» EXERCISE OBJECTIVE
All of the data should be reproduced word for word, though its pictures must be omitted.

---

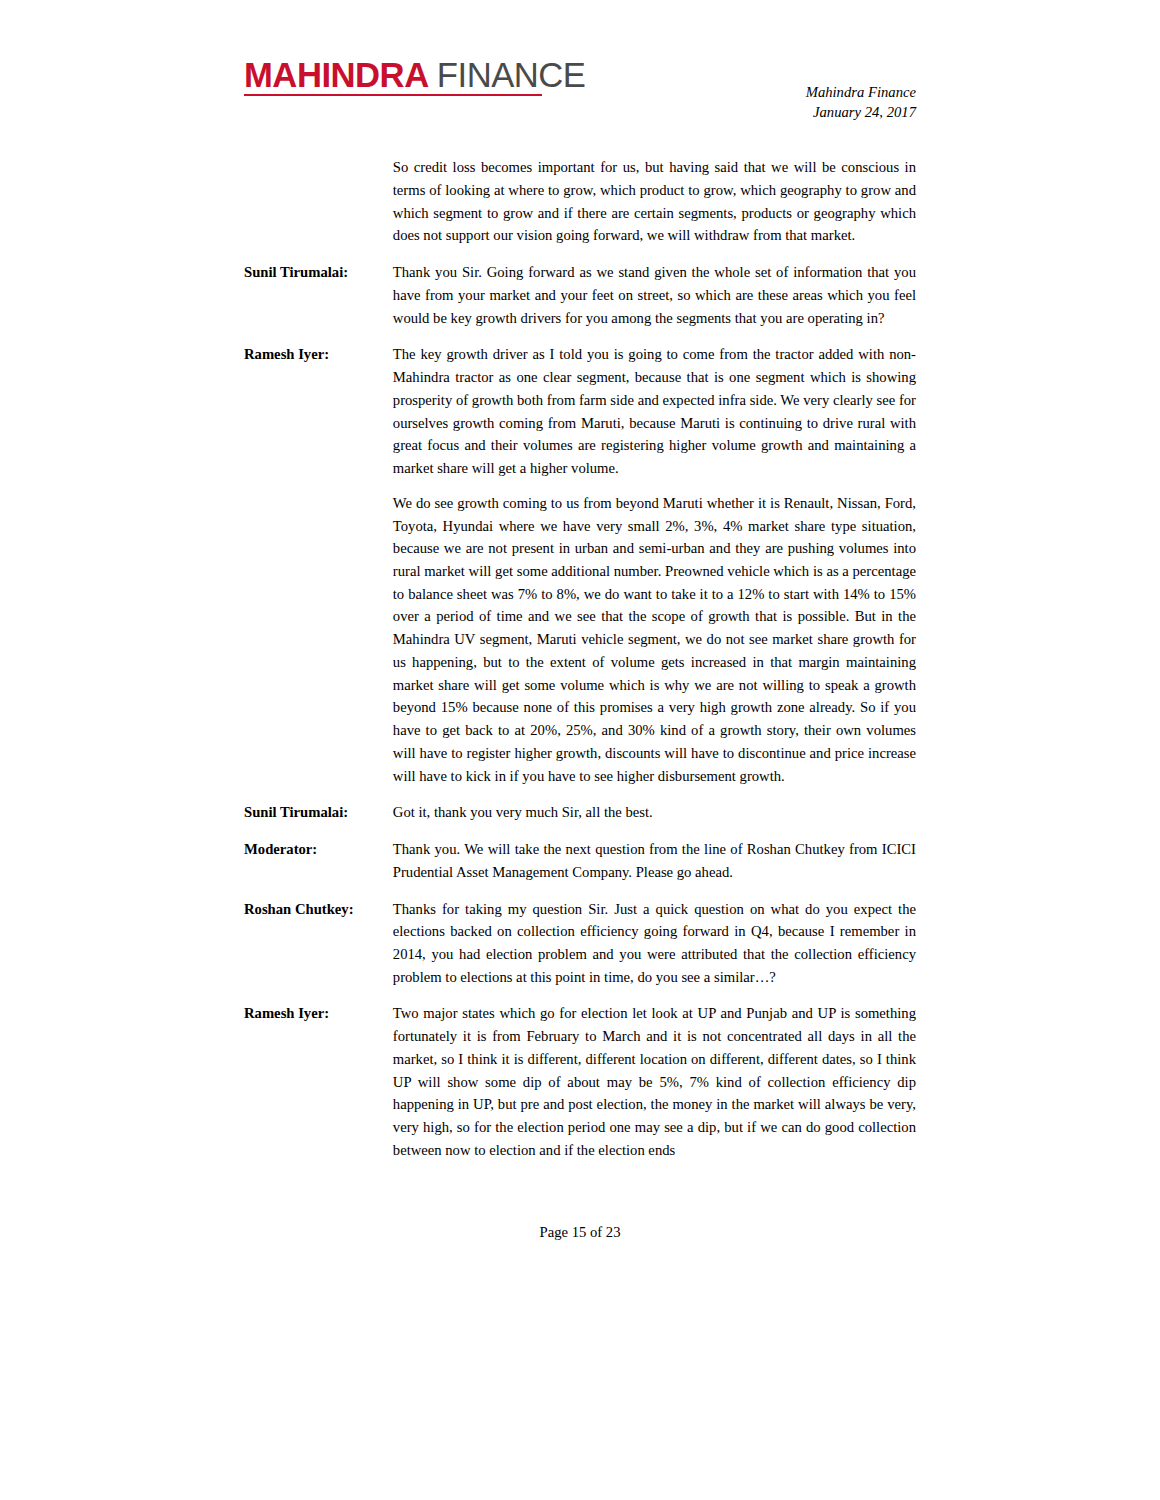MAHINDRA FINANCE
Mahindra Finance
January 24, 2017
| | So credit loss becomes important for us, but having said that we will be conscious in terms of looking at where to grow, which product to grow, which geography to grow and which segment to grow and if there are certain segments, products or geography which does not support our vision going forward, we will withdraw from that market. |
| Sunil Tirumalai: | Thank you Sir. Going forward as we stand given the whole set of information that you have from your market and your feet on street, so which are these areas which you feel would be key growth drivers for you among the segments that you are operating in? |
| Ramesh Iyer: | The key growth driver as I told you is going to come from the tractor added with non-Mahindra tractor as one clear segment, because that is one segment which is showing prosperity of growth both from farm side and expected infra side. We very clearly see for ourselves growth coming from Maruti, because Maruti is continuing to drive rural with great focus and their volumes are registering higher volume growth and maintaining a market share will get a higher volume. We do see growth coming to us from beyond Maruti whether it is Renault, Nissan, Ford, Toyota, Hyundai where we have very small 2%, 3%, 4% market share type situation, because we are not present in urban and semi-urban and they are pushing volumes into rural market will get some additional number. Preowned vehicle which is as a percentage to balance sheet was 7% to 8%, we do want to take it to a 12% to start with 14% to 15% over a period of time and we see that the scope of growth that is possible. But in the Mahindra UV segment, Maruti vehicle segment, we do not see market share growth for us happening, but to the extent of volume gets increased in that margin maintaining market share will get some volume which is why we are not willing to speak a growth beyond 15% because none of this promises a very high growth zone already. So if you have to get back to at 20%, 25%, and 30% kind of a growth story, their own volumes will have to register higher growth, discounts will have to discontinue and price increase will have to kick in if you have to see higher disbursement growth. |
| Sunil Tirumalai: | Got it, thank you very much Sir, all the best. |
| Moderator: | Thank you. We will take the next question from the line of Roshan Chutkey from ICICI Prudential Asset Management Company. Please go ahead. |
| Roshan Chutkey: | Thanks for taking my question Sir. Just a quick question on what do you expect the elections backed on collection efficiency going forward in Q4, because I remember in 2014, you had election problem and you were attributed that the collection efficiency problem to elections at this point in time, do you see a similar…? |
| Ramesh Iyer: | Two major states which go for election let look at UP and Punjab and UP is something fortunately it is from February to March and it is not concentrated all days in all the market, so I think it is different, different location on different, different dates, so I think UP will show some dip of about may be 5%, 7% kind of collection efficiency dip happening in UP, but pre and post election, the money in the market will always be very, very high, so for the election period one may see a dip, but if we can do good collection between now to election and if the election ends |
Page 15 of 23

---

» RESPONSE FOR THIS EXERCISE
MAHINDRA FINANCE
Mahindra Finance
January 24, 2017
| | So credit loss becomes important for us, but having said that we will be conscious in terms of looking at where to grow, which product to grow, which geography to grow and which segment to grow and if there are certain segments, products or geography which does not support our vision going forward, we will withdraw from that market. |
| Sunil Tirumalai: | Thank you Sir. Going forward as we stand given the whole set of information that you have from your market and your feet on street, so which are these areas which you feel would be key growth drivers for you among the segments that you are operating in? |
| Ramesh Iyer: | The key growth driver as I told you is going to come from the tractor added with non-Mahindra tractor as one clear segment, because that is one segment which is showing prosperity of growth both from farm side and expected infra side. We very clearly see for ourselves growth coming from Maruti, because Maruti is continuing to drive rural with great focus and their volumes are registering higher volume growth and maintaining a market share will get a higher volume. We do see growth coming to us from beyond Maruti whether it is Renault, Nissan, Ford, Toyota, Hyundai where we have very small 2%, 3%, 4% market share type situation, because we are not present in urban and semi-urban and they are pushing volumes into rural market will get some additional number. Preowned vehicle which is as a percentage to balance sheet was 7% to 8%, we do want to take it to a 12% to start with 14% to 15% over a period of time and we see that the scope of growth that is possible. But in the Mahindra UV segment, Maruti vehicle segment, we do not see market share growth for us happening, but to the extent of volume gets increased in that margin maintaining market share will get some volume which is why we are not willing to speak a growth beyond 15% because none of this promises a very high growth zone already. So if you have to get back to at 20%, 25%, and 30% kind of a growth story, their own volumes will have to register higher growth, discounts will have to discontinue and price increase will have to kick in if you have to see higher disbursement growth. |
| Sunil Tirumalai: | Got it, thank you very much Sir, all the best. |
| Moderator: | Thank you. We will take the next question from the line of Roshan Chutkey from ICICI Prudential Asset Management Company. Please go ahead. |
| Roshan Chutkey: | Thanks for taking my question Sir. Just a quick question on what do you expect the elections backed on collection efficiency going forward in Q4, because I remember in 2014, you had election problem and you were attributed that the collection efficiency problem to elections at this point in time, do you see a similar…? |
| Ramesh Iyer: | Two major states which go for election let look at UP and Punjab and UP is something fortunately it is from February to March and it is not concentrated all days in all the market, so I think it is different, different location on different, different dates, so I think UP will show some dip of about may be 5%, 7% kind of collection efficiency dip happening in UP, but pre and post election, the money in the market will always be very, very high, so for the election period one may see a dip, but if we can do good collection between now to election and if the election ends |
Page 15 of 23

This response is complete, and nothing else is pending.